In practice data archiving business case is only present in very large systems of 5 TB and larger. This sizing tipping point changes in time as hardware gets cheaper and hourly manpower costs go up.

The discussion itself

Take must time in planning for the discussion itself. It is not uncommon that archiving discussions take over a year to complete. The better you are prepared the easier the discussion. It also helps to have a few real performance pain points to get solved via data archiving. There is normally a business owner for this pain point who can help push data archiving.

SAP database growth control: data archiving run

This blog will explain how to execute a data archiving run.

Questions that will be answered in this blog are:

  • Which settings do I need to make or check before data archiving run?
  • How to perform the data archiving run?
  • How to validate the data archiving run?
  • How to retrieve that archived data?

This blog assumes you have finished the basic technical data archiving setup as described in this blog.

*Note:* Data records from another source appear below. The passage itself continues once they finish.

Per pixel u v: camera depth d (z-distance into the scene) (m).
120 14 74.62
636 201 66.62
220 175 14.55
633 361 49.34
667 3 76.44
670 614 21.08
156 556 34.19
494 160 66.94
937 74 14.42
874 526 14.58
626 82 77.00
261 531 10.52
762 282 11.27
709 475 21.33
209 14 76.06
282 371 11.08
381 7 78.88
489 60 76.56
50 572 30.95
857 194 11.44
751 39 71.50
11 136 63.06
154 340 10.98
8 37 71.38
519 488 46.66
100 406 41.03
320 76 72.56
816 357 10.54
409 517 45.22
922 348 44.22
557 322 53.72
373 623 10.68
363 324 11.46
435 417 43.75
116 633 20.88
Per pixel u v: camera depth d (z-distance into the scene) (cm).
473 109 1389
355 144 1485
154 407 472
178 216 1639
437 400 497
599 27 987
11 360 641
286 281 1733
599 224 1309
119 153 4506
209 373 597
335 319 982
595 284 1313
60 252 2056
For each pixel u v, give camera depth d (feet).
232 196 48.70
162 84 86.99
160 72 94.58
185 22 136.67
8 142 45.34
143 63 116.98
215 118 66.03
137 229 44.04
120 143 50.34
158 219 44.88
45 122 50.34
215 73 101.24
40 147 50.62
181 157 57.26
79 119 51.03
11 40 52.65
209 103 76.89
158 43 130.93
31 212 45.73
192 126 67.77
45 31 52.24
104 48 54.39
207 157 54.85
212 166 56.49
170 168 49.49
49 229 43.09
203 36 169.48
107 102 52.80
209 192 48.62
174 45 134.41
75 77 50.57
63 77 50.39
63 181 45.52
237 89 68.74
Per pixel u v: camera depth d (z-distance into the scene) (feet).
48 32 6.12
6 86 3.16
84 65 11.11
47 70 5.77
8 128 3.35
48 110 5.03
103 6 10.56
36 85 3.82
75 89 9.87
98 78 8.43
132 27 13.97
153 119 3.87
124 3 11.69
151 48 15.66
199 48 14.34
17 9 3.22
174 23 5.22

Functional data archiving example: purchase requisitions

To explain the functional data archiving we will use Purchase Requisitions as example. Technical object name is MM_EBAN.

Start screen SARA MM_EBAN

To see which tables are archived hit the Database Tables button. Here you can see the list of tables from which data potentially be archived:

Data base tables MM_EBAN

If you want to see the other way around, which table is used in archiving objects, do put in the table as entry point, to retrieve list of archiving objects. In this example archiving objects that delete from table EBAN:

Tables that archive EBAN

Dependency of objects

By clicking the top left button on the archiving object you get the archiving dependency view. For MM_EBAN this is pretty simple: it has no dependencies.

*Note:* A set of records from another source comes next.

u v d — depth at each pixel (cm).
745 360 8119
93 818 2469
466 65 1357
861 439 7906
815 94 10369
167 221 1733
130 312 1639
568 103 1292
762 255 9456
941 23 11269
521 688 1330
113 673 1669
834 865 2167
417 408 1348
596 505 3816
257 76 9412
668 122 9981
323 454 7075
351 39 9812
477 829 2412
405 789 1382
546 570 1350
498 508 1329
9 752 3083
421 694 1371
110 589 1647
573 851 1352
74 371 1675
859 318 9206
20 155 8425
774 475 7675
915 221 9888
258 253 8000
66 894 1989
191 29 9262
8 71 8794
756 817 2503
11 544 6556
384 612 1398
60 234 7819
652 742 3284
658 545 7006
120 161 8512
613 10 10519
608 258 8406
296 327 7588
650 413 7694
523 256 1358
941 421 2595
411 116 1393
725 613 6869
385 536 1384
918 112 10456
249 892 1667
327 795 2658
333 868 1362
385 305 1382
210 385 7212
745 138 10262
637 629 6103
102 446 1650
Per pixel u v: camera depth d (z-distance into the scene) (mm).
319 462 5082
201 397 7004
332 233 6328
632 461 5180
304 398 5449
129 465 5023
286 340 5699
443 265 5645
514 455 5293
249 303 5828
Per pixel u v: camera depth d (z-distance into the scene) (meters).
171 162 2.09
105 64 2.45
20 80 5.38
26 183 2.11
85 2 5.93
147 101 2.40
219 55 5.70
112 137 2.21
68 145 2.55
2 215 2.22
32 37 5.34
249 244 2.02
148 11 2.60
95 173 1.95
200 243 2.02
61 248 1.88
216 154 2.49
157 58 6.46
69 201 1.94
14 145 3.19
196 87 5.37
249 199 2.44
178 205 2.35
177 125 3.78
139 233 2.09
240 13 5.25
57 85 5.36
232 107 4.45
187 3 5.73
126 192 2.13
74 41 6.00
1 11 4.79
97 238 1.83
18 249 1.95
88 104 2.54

As example for dependencies this is the overview for sales orders (SD_VBAK):

SD_VBAK dependency overview

Here you can see that before you can archive sales orders, you should archive the billing documents first. And for the billing documents, you should archive the deliveries first.

Functional archiving settings

First we have to make or check the object specific functional archiving settings.

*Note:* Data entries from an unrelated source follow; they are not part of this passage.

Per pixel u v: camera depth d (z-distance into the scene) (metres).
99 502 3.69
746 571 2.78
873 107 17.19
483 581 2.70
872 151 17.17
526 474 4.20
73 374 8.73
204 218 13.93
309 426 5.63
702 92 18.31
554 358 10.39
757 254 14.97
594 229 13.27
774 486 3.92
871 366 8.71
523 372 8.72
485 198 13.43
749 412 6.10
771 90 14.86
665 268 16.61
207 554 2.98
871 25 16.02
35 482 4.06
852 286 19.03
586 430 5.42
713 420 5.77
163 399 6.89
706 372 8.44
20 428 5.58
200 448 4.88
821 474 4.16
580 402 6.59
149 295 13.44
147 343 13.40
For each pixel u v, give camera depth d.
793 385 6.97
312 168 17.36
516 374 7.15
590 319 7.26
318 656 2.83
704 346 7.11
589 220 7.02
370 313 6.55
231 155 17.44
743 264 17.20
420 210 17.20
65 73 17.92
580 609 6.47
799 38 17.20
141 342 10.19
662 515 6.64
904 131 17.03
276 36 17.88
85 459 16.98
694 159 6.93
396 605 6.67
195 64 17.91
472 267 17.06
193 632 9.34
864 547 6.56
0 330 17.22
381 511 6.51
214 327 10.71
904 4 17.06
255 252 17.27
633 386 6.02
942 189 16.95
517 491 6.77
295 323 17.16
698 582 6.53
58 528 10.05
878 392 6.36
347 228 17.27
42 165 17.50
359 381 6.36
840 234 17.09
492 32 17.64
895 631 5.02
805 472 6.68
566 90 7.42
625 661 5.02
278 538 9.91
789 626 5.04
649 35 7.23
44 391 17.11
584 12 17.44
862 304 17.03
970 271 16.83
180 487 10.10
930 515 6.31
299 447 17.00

Application specific customizing

In the case of purchase requisitions we have to set the retention periods per document type:

Set application specific residence times

Pre-processing step

Some archive object have a pre-processing step. MM_EBAN has one as well. In this step data is selected and marked for archiving (many times by setting deletion flag or other indicator).

MM_EBAN preprocessing

In the step create the variant (give it a useful name) by putting in the name and pressing Edit. On the next screen fill out your data select the log level. Go back to the first screen and select the start data and spool parameters. When both lights are green, hit the execute button. When you click the job log button you check for the results.

Example of result of pre-processing run:

Preprocessing result

As you can see not all selected data is archived. Transactions that are not completed from business point of view will not be flagged for archiving.

Write run

If you have done the pre-processing step, continue with the write step. Principle is the same: select the data and log level. Important in the write step is to correctly fill the Archiving Session Note with a useful text. This text is put as label on the archive file for later retrieval:

Archiving session note

When done plan the job and execute. Result looks like:

Write summary result

Pending on your technical system settings the file will be stored automatically or you still need to do this manually.

Storage run

If you have setup the system to store files in content server, you first have to execute storage run. For more details see this dedicated blog.

Deletion run

Finally we can now start the deletion run: the actual clean up of old data happens now.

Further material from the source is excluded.